Tangan Garden is the main part of the gardens. It was constructed in the early Qing Dynasty. The pavilions and other waterside buildings (in Chinese: Tingtai Shuixie) are a replica of the west Lake in Hangzhou City. Therefore, it is called Mini West Lake (perhaps it is not the visitors' first time to hear a scene is named after some extremely special scenery in China). Sandalwood (called Tan in China) and Bauhinia are grown in clusters in Tangan Garden. A beautiful brook meanders through the garden. Pavilions and guest halls are set around the lake for tourists. It provides a place for them to relax.
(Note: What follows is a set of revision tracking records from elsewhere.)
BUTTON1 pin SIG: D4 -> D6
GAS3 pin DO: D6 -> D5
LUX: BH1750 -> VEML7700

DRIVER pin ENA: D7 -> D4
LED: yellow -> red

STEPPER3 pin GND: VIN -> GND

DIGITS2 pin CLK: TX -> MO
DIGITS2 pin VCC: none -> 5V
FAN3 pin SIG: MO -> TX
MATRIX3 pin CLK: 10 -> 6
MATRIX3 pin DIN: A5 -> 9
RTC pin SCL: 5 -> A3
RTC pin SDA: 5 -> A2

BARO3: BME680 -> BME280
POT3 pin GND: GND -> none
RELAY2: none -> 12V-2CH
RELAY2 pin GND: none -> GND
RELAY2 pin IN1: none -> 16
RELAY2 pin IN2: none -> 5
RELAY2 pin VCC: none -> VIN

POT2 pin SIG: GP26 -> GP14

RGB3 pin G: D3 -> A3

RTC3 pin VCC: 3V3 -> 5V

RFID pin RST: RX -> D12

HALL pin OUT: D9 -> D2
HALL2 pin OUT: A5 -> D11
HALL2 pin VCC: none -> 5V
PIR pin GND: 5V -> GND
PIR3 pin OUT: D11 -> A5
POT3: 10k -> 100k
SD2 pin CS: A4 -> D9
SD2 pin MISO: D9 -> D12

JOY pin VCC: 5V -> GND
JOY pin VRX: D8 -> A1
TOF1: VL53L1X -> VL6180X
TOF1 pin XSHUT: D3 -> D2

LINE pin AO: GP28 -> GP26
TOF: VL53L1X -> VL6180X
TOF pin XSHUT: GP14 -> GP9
Shadi Pavilion shows eight angles from any perspective and its nickname is Bajiao (octangular) Pavilion. Shadi Pavilion was built in the time of Emperor Kangxi is listed as a provincial level cultural relic. The three-layered pavilion has a middle octagon and an ambulatory on the upper layer. For the geomantic art employed in the structure, ordinary people will shrug and only inform that it is more abstruse than Fengshui.
Water Street of Tang Mo is 1100 meters long. Hui Style dwellings and communities line the street. Grocery stores and oil mills offer daily necessities. Apricot colored banners are flying in the wind, showing tourists that they are already in a water town in the picturesque Jiangnan Region (prosperous lower reaches of the Yangtze River, or the ‘Venice of China’). The river bank is constructed with red rocks and the road is paved with Chayuan stones. An over-40-meter long shelter corridor is built on the north bank along the street. A Meirenkao (seat for the beauty) is set near the brook behind the corridor for tourists to have a rest. They say Meirenkao will help people stay young.
Mirror Pavilion marks the center of the garden. The delicate building is surrounded by water. Platforms built of stone extend from the Pavilion. The marble inner walls are inscribed with literati and calligraphers' works from history.